私がお客様を下げずんでいたような気持ちにもなりました。
そんな風に私を見てくれてたの?
先生から、先輩から、お客様から厳しい指導をいただき続けていた。
長い勤務時間と、求められるレベルが高すぎて、ネイルを辞めてしまおうとも考えました。
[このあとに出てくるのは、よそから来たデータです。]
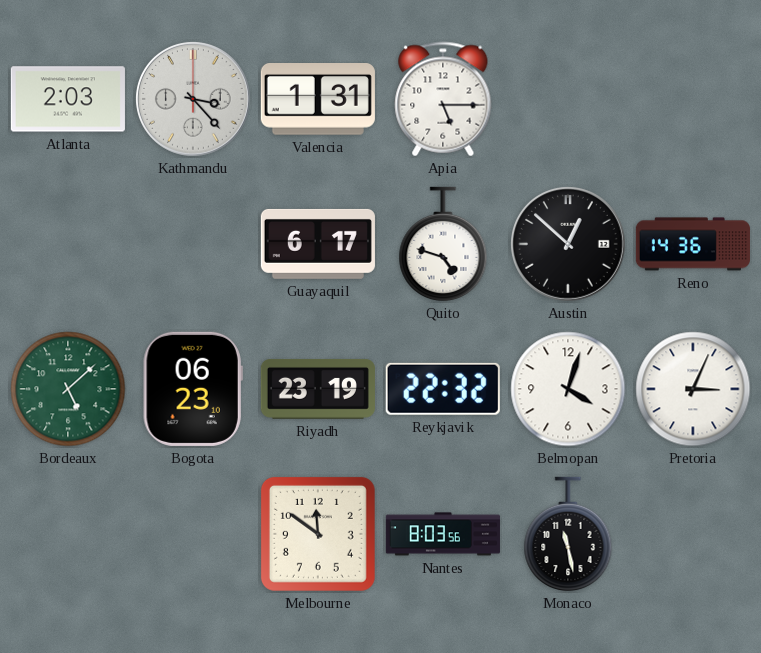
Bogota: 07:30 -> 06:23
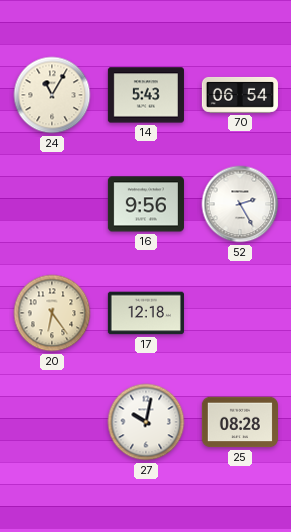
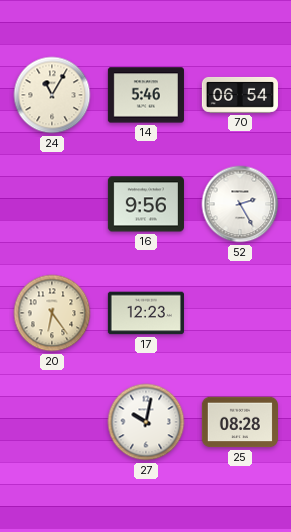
14: 5:43 -> 5:46
17: 12:18 -> 12:23
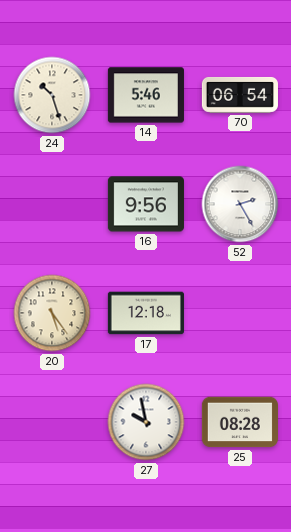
24: 11:05 -> 10:27
20: 6:24 -> 5:24
17: 12:23 -> 12:18
27: 10:02 -> 9:58
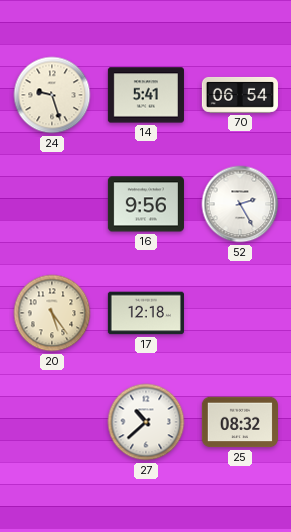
24: 10:27 -> 9:27
14: 5:46 -> 5:41
27: 9:58 -> 10:38
25: 08:28 -> 08:32
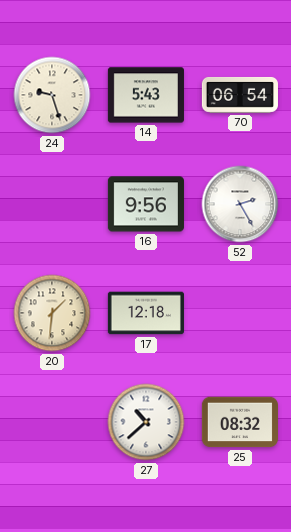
14: 5:41 -> 5:43
20: 5:24 -> 1:31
毎日張り詰めた緊張感の中、初めて認めてもらえたような気がしました。
(まあ道のりは遥かですけど笑)
きっと彼女はそんなに深い意味を持たせて無かったように思います。
そこから毎日お客様にお返しできるだけの技術を得ていき、
数年後にはお客様と過ごす時間が大好きになっていました。
今日は午前中あの方。午後は〜あの方で、夕方はあの方が来る♪
みんなに会いたくて。
今日はあれについて話そう。これを提案しよう。
やさぐれた野良犬が懐いちゃったんですね^_^笑
ちなみに...
その5年後、あのご婦人はお若くしてこの世を去りました。
突然だったようです。
指名制ではないサロンでしたが、結構な割合で私は彼女の施術に入っていました。
ご主人にうかがいましたが、
数日前に塗ったピンクのネイルは最期の日まで美しかったそうです。
本当にありがとうございます。
あなたの言葉であの新人ネイリストは踏みとどまれて、今もここにいます。
だから私も、おおらかに、誰かを見守り、寄り添う。
そうやってこれからも生きていきます。